Das Kapital ist da – der Mut muss kommen. Venture Capital ist kein High-Risk-Gambling, sondern hochstrategisches Investment in die innovative Zukunft dieser Region. Was Europa nicht verstanden hat, ist die Geschwindigkeit. Bei einem großen US-VC liegen zwischen Erstgespräch und Datenraumzugang zwei Wochen. Wir haben in den USA ungelogen null Pitchdeck gebraucht: Fünfzeiler per E-Mail, dann sitzt dir jemand gegenüber, der brutaler Experte ist, selbst schon zwei Firmen im Halbleiterbereich groß gemacht hat und dich im Erstgespräch technologisch grillt. In drei, vier Wochen redet man über ein Termsheet. In Europa ist man dagegen oft sehr Governance-getragen: Der Erste hat keine Entscheidungsbefugnis, dann entscheidet ein Board, das gar nicht weiß, worum es geht.

Trotzdem habt ihr fast ausschließlich europäische Investoren – untypisch für Deep Tech.

Genau das ist ein Signal für ein Wiedererwachen Europas. Wir haben international gesucht und international Zuspruch bekommen. IMEC, Xpand, Cherry Ventures, UVC und Venionaire waren wirklich schnell und gut und so haben wir die Series A in Europa zusammenbekommen – mit der nötigen Geschwindigkeit und dem technologischen Zutrauen. Europa hat äquivalente Optionen geboten wie die USA, also blieb ich in Europa. Aber eben nicht im Selbstaufgabemodus, sondern nur, weil Europa die besten Konditionen geboten hat.

Wie sieht die weitere Roadmap aus – kauft euch irgendwann Nvidia?
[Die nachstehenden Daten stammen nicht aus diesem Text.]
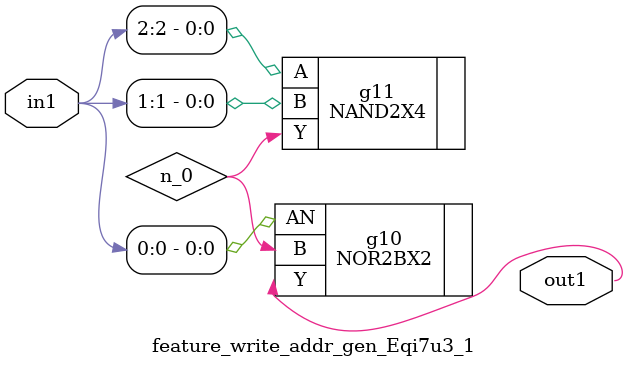
<source format=v>
`timescale 1ps / 1ps


module feature_write_addr_gen_Eqi7u3_1(in1, out1);
  input [2:0] in1;
  output out1;
  wire [2:0] in1;
  wire out1;
  wire n_0;
  NOR2BX2 g10(.AN (in1[0]), .B (n_0), .Y (out1));
  NAND2X4 g11(.A (in1[2]), .B (in1[1]), .Y (n_0));
endmodule



</source>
Ich habe die Firma gegründet, um sie an die Börse zu führen und einen neuen Weltmarktführer in der Prozessortechnologie zu bauen. Einen Verkauf schließe ich nicht kategorisch aus – als Gründer muss man in Varianten denken. Aber das Ziel ist: ein, zwei Finanzierungsrunden, dann ein IPO zum richtigen Zeitpunkt. Mein Wunsch ist, dass diese Firma ihr Headquarter in Europa hat und in Europa gelistet ist. Aber immer mit wirtschaftlichem Rational: Warum soll ich Geld aus patriotischen Gründen liegen lassen? Aktuell ist die Valuation bei einem europäischen IPO gerade im Deep-Tech-Bereich nicht so gut wie in den USA. Gleichzeitig erlebe ich, dass Europa aufwacht – es fängt an, seine eigene Technologiegeschichte wieder schreiben zu wollen. Bis zum Ende der Dekade soll Photonic Computing jedenfalls ein ganz normaler, integraler Bestandteil des Compute Stacks sein – wie die Grafikkarte heute.